Evaluating Claude and Codex
Over the past few weeks, I’ve been working on a moderately sized PHP Laravel project originally built by contractors. My focus has been on cleaning up the codebase and building new functionality. Along the way, I used both Claude Code (3.7 Sonnet) and Codex cli (o4-mini) to implement the changes.

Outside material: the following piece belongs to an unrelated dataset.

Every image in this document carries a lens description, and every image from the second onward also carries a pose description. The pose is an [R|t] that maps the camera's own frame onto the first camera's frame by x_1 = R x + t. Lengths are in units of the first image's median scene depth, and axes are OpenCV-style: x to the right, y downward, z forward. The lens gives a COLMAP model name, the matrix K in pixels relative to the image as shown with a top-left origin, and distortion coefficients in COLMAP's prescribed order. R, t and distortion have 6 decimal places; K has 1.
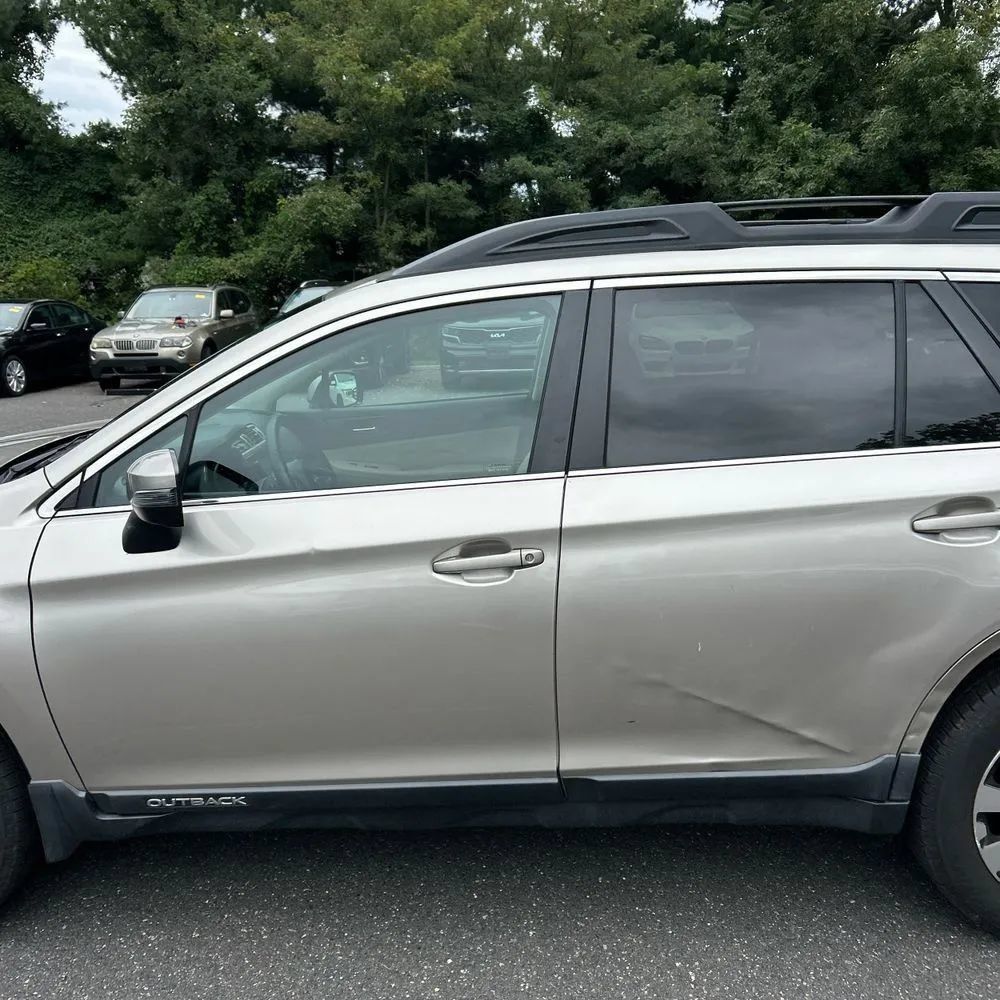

This post is a comparision between the two based on my experience and which one I’ll be sticking with going forward.
Claude vs. Codex
Maturity
Claude feels more mature than Codex. While both offer similar features, Codex still runs into edge-case issues that Claude seems to avoid (this might change in the future ofcourse).
Examples:
- Codex frequently breaks due to API rate limits (200k tokens/minute). #88
- It crashes unexpectedly, like when referencing missing files (this happened a few times when I asked it to check screenshots). #382
I didn’t encounter such issues with Claude, even though I used it more heavily. That consistency makes Claude a more stable experience overall. It’s really annoying when Codex breaks half way through a big multi-file refactor.
Coding Performance
When Codex does work, it performs similarly to Claude. I implemented equivalent features using both, and their code suggestions and analysis quality were often comparable.
This is backed by benchmarks too:
Interestingly, o4-mini even ranks higher than Claude 3.7 Sonnet in some of these tests.
Cost
Given how close their performance is, cost becomes a deciding factor for me. And Codex wins here, by far.
In my case:
- Claude was costing around €20/day.
- Codex was less than half of that (not counting OpenAI’s free daily credits).
Token cost comparison:
- Claude 3.7 Sonnet: $15 per 1M output tokens
- Codex o4-mini: $4.40 per 1M output tokens
Conclusion
Between the two, Claude offers a slightly smoother and more stable experience. But Codex is catching up fast—and when the bugs are resolved, I’ll probably switch to it full-time. The cost savings are too significant to ignore.